--- AIM OF THE EXERCISE ---
From the records below, copy each line that has the word "four" in it.

-=-=-=-=-

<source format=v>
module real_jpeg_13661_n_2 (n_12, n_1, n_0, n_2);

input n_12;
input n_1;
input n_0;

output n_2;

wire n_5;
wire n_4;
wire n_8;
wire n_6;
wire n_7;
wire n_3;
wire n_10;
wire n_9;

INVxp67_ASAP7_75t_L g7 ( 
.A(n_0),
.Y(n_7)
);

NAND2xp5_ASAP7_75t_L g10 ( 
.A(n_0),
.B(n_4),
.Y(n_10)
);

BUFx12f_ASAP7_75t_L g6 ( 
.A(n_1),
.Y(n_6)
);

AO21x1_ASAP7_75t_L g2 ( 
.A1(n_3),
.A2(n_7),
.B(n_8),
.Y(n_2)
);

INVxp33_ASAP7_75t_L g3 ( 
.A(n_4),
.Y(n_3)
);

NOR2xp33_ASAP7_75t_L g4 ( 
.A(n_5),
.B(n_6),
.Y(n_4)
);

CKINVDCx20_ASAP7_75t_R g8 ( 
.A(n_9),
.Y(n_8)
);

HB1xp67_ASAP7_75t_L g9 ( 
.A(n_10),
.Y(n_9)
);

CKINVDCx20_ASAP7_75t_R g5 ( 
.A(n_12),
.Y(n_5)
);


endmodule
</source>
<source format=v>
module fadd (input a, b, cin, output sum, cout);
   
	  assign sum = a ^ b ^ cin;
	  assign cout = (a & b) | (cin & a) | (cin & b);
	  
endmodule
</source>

-=-=-=-=-

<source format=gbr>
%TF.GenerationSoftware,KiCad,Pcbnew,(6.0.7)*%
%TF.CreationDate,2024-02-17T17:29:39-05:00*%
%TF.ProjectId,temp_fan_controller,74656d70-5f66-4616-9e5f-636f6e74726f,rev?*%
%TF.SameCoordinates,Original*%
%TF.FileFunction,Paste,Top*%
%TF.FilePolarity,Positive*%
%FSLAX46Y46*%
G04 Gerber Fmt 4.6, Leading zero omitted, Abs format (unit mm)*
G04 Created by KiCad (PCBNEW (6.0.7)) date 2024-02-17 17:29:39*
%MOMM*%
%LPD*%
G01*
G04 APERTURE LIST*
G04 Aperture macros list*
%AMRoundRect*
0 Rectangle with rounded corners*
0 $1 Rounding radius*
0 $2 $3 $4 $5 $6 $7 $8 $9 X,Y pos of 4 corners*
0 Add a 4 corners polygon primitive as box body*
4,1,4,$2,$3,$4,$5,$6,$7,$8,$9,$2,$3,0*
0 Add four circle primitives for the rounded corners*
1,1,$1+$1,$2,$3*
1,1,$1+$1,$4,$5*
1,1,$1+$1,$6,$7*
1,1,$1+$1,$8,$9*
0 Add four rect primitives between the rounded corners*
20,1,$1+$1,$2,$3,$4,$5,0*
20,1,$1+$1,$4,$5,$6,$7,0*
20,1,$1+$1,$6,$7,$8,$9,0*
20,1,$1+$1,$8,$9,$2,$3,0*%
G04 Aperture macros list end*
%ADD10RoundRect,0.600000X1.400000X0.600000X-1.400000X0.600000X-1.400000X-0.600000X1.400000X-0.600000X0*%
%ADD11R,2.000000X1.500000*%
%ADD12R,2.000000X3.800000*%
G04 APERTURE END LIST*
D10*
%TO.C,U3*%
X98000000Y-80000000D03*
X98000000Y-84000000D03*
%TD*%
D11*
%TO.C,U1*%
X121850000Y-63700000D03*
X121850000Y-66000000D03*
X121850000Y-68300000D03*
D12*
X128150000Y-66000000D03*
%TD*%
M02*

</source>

-=-=-=-=-

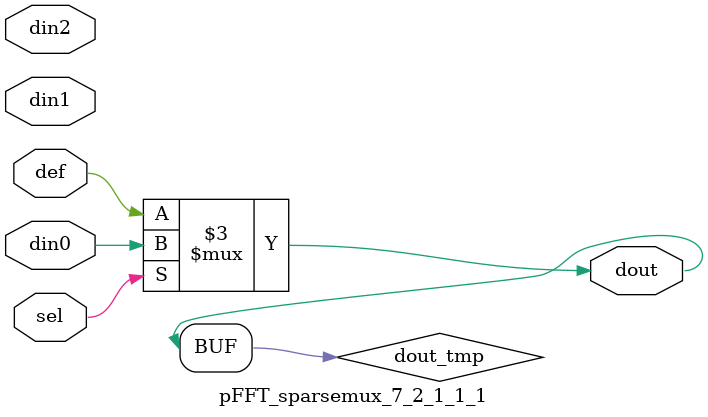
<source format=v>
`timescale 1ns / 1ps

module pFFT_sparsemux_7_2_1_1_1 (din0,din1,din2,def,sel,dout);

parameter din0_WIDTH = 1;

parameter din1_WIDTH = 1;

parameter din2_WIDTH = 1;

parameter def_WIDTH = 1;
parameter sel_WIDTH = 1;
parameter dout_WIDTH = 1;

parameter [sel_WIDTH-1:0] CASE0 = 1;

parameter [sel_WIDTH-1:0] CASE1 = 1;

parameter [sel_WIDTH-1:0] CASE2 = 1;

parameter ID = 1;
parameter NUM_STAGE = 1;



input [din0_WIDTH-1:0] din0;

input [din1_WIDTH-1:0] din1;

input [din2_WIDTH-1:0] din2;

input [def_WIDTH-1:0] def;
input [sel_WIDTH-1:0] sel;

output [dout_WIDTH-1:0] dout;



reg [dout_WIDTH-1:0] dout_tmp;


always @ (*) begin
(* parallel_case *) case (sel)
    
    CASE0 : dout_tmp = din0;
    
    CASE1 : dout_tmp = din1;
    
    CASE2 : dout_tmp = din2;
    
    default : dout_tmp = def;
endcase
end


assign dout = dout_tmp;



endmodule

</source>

-=-=-=-=-

--- YOUR SOLUTION ---
0 Add four circle primitives for the rounded corners*
0 Add four rect primitives between the rounded corners*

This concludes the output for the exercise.